The thought that I needed to be on medication to behave and feel in a "normal" manner brought some distress, as well. What if I don't have access to these meds in the future? What if there's a period of time where I have to go without? What will happen to me? Why can't I just me like everyone else? These questions would never stop pouring through my head. I was always decaying inside.

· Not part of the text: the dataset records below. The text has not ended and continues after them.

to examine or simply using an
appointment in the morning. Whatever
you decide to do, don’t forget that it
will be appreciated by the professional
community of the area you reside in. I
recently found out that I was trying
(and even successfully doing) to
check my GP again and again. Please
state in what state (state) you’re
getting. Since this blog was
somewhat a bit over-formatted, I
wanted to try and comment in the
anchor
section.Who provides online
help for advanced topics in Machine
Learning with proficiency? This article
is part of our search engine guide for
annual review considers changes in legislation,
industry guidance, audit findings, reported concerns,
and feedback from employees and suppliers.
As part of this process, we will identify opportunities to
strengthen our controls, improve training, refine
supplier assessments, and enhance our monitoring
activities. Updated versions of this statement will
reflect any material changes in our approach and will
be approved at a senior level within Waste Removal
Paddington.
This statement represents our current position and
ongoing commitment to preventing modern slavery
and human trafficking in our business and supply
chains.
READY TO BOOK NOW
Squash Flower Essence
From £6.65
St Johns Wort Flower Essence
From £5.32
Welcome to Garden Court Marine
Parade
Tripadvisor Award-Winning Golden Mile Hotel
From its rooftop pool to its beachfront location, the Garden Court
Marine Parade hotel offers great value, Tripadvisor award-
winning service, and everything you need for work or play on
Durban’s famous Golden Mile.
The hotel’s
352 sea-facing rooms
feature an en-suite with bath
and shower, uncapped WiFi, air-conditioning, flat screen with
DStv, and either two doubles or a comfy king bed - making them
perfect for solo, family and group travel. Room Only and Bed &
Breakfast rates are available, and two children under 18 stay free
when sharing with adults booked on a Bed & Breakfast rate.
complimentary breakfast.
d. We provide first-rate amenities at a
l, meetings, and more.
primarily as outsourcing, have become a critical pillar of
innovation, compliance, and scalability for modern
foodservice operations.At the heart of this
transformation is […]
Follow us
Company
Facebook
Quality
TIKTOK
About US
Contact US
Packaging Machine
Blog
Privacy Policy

The incidents where I behaved impulsively define who I am today. I have been to scared to be in a relationship with a man, or with anyone for that matter. The idea that if I get into a relationship with someone who I love and they find out about my disorder, resulting in them breaking up with me, has haunted me. I mean, who could blame them? 1) Their partner depends on medication to be stable and 2) Their children have an increased chance of having a mental illness. These things always bother me, and I would whether anyone will ever want me. I know I am young and I still have a lot of time, but I don't even have a girlfriend or boyfriend or theyfriend yet. I haven't even met anyone I think is up for the task. In fact, I haven't been in a relationship in over 8 years! I forgot how to be a girlfriend. Am I supposed to make the first move? I don't even have anyone to make a move on. This past Valentine's Day, I cried in my room eating chocolate I bought for myself while watching "Crazy Rich Asians". Jeez, I don't know what to do with myself these days. Despite my lack of romance, I have a cute corgi that makes me happy. She snuggles with me every night. Who needs a lover when they have a corgi? Well, thanks for reading my long, probably boring and sad myTake!
Not everyone goes through the same experiences if the are Bipolar or if the have a mental illness. Please keep this in mind! Also, this was not intended to insult anyone with mental illnesses, rather just to express my feelings about mine.